Sa dangerosité sera confirmée par la suite lorsqu’on apprendra qu’il est en réalité un ancien bagnard de Toulon et est le gestionnaire de l’argent de ses camarades emprisonnés.

Puis vient le Père Goriot, ancien commerçant ayant fait fortune dans la vente de farine, aujourd’hui à la retraite  et étrangement retiré dans cette pension modeste ou il vit chichement.

Goriot est un homme bon, généreux qui a une faiblesse majeure, l’adoration quasi obsessionnelle qu’il voue à ses deux filles, Delphine et Anastasie, respectivement mariées au baron de Nucingen et au comte Restaud.

Coupé de ses filles par ses gendres devenus tyranniques une fois les mariages célébrés, Goriot vit un véritable drame personnel qui sera le principe moteur du roman.

En manque affectif, le vieil homme va dépenser ses dernières économies pour venir en aide à Anastasie dont l’amant a contracté de fortes dettes au jeu.

Contre toute attente, Rastignac va montrer au cours du roman malgré son féroce arrivisme une grande tendresse et humanité avec le Père Goriot dont la fragilité parviendra à l’émouvoir.

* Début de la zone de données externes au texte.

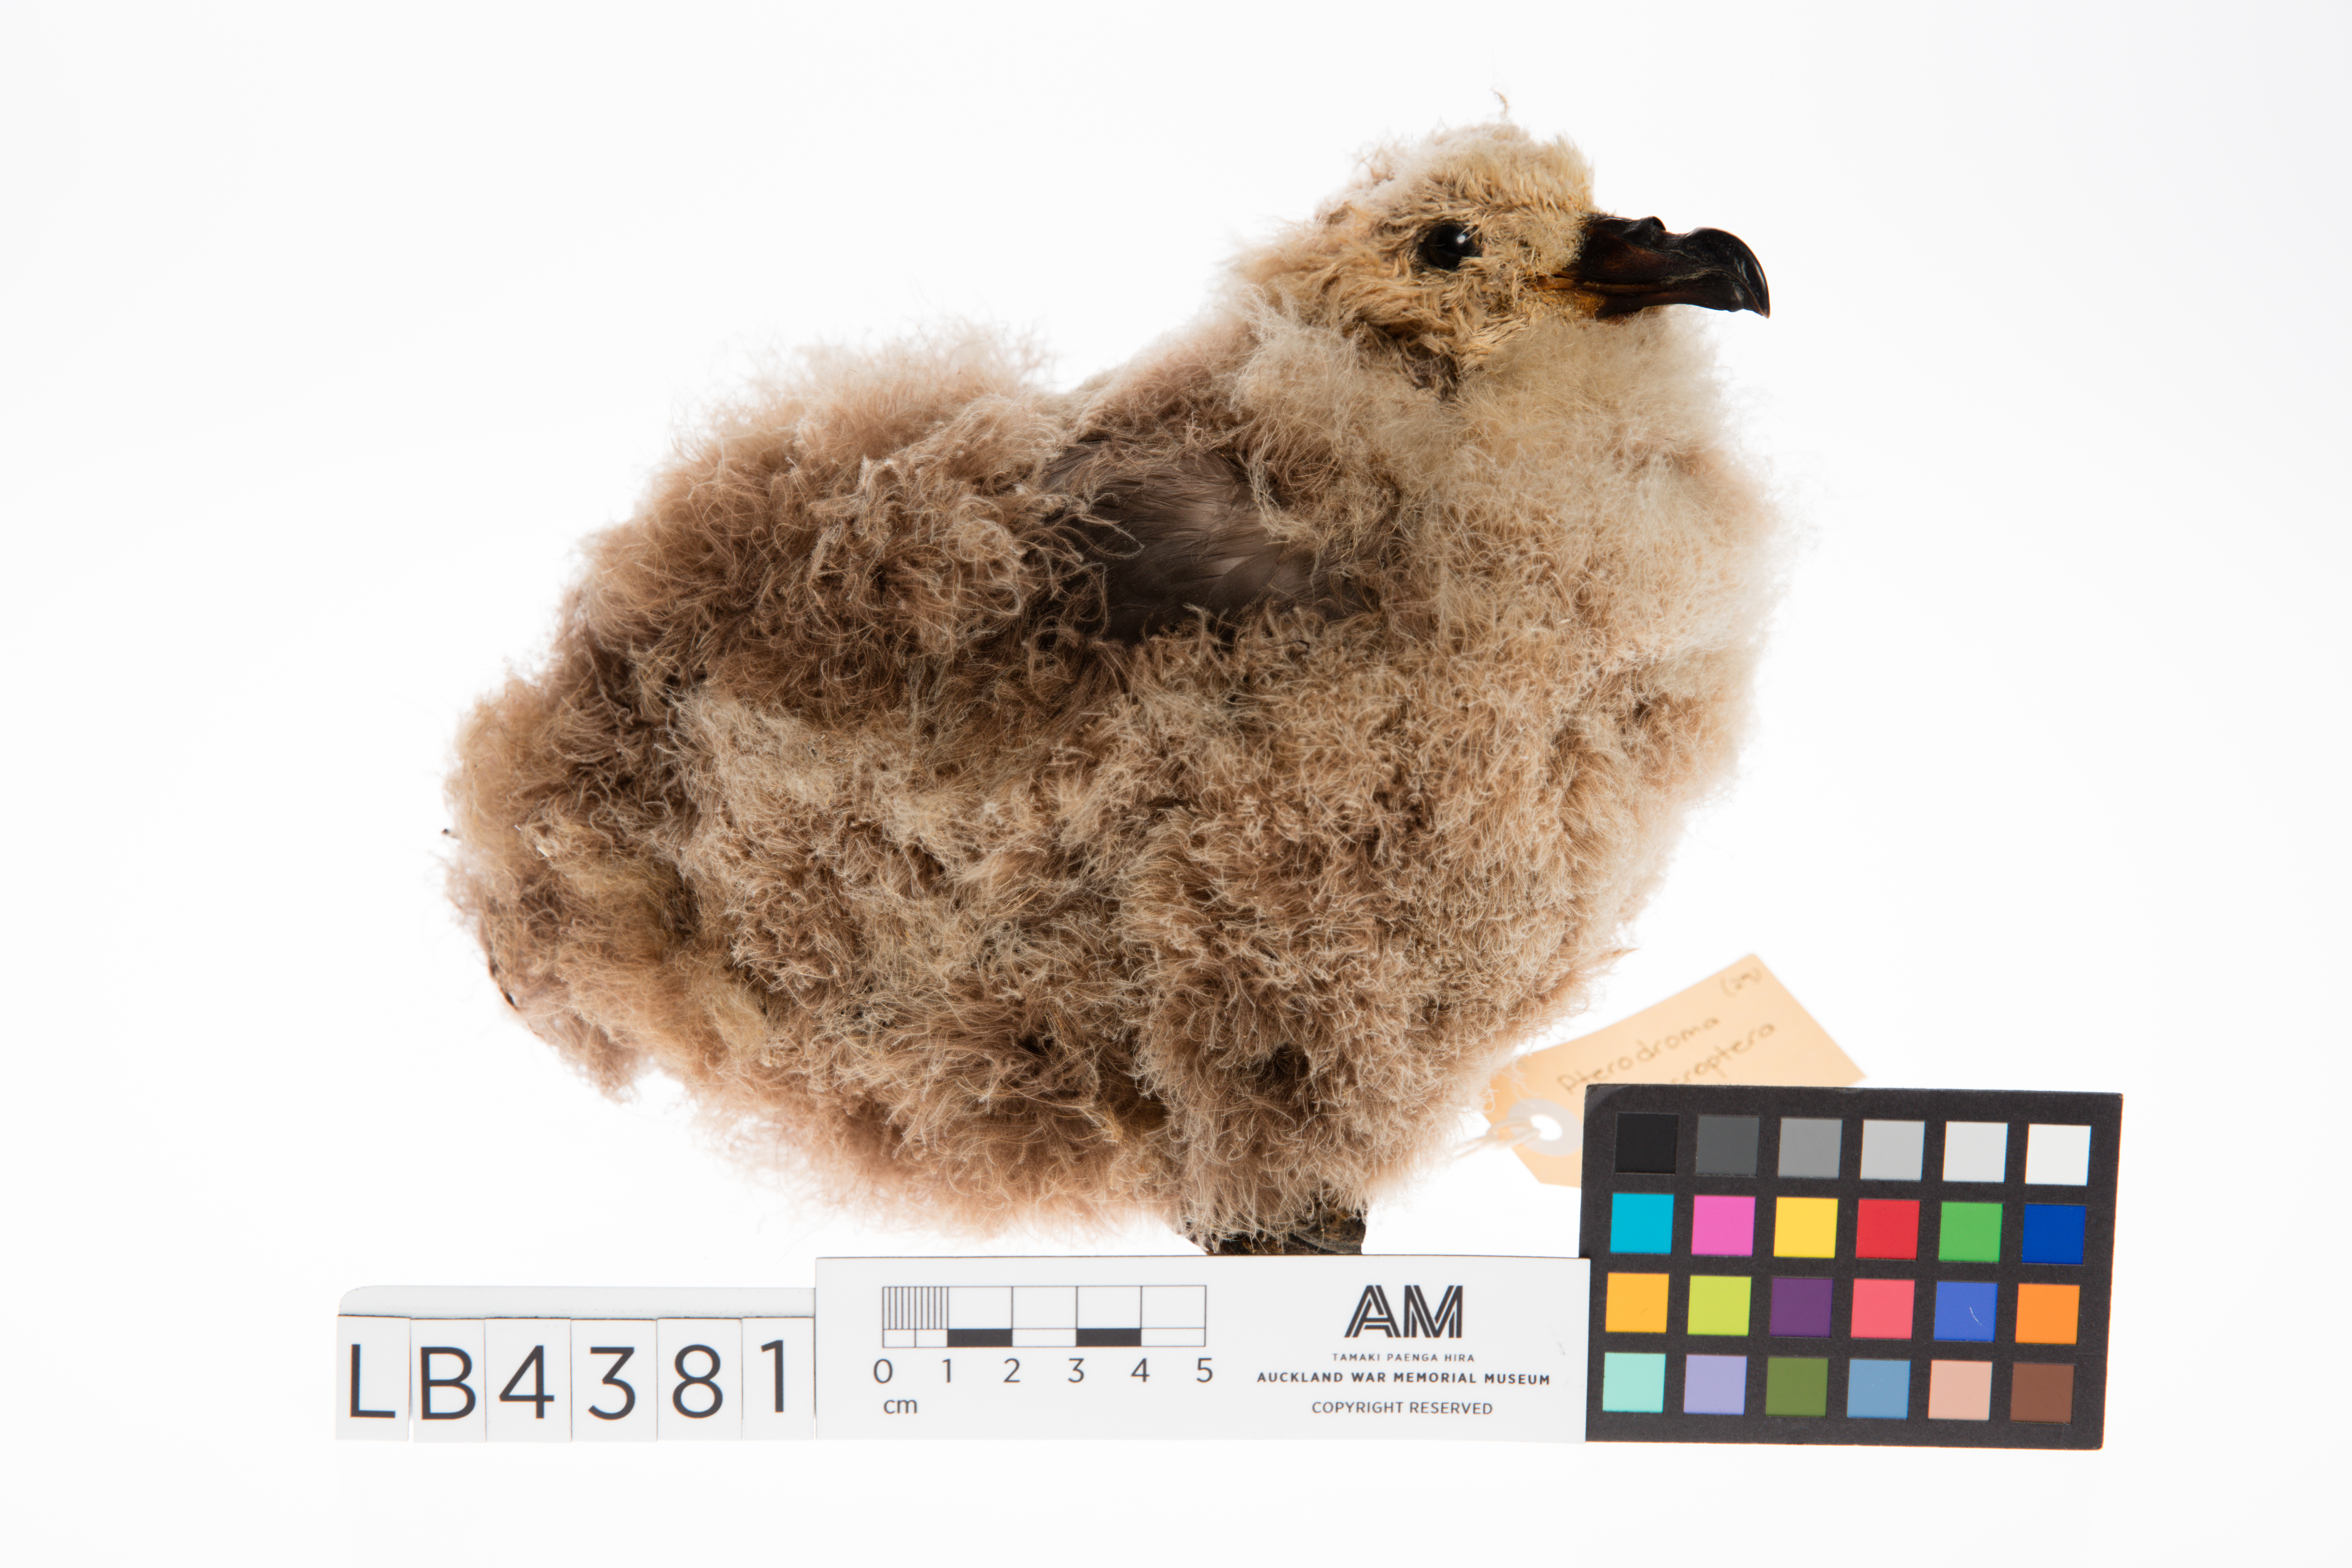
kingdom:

Une fois introduit dans les cercles de la petite noblesse parisienne, il va jouer les entre metteurs et tout faire pour remettre en relation le Père et ses filles qui de surcroît sont brouillées entre elles.

Mais ne pouvant que constater son impuissance face au pouvoir de leurs maris respectifs, Goriot va brusquement flancher et mourir après une longue agonie.

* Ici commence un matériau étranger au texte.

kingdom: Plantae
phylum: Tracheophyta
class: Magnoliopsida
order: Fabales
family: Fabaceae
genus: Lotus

La dernière partie du roman, la plus cruelle, montre toute la douleur d’un homme délaissé par ses propres filles qui préfèrent aller aux spectacles plutôt que de venir au chevet de leur père.

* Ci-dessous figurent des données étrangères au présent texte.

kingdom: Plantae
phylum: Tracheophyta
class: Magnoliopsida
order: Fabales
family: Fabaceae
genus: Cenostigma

Le destin, impitoyable fait mourir le vieil homme si généreux pour ses enfants dans un dénuement complet et dans l’indifférence quasi générale de ses compagnons de pension à l’exception de Rastignac et de son ami Bianchon, qui pourvoient à ses derniers besoins jusqu’à assurer par leurs maigres bourses le financement de son enterrement.

En conclusion, « Le Père Goriot » s’inscrit comme une pièce maîtresse dans l’œuvre de Balzac appelée la Comédie humaine.

On retrouve le style riche de l’écrivain qui m’avait tant marqué dans ma jeunesse, avec ses longues descriptions fourmillantes de détails.

Mais plus que la forme, c’est la justesse du fond qui touche dans cet ouvrage.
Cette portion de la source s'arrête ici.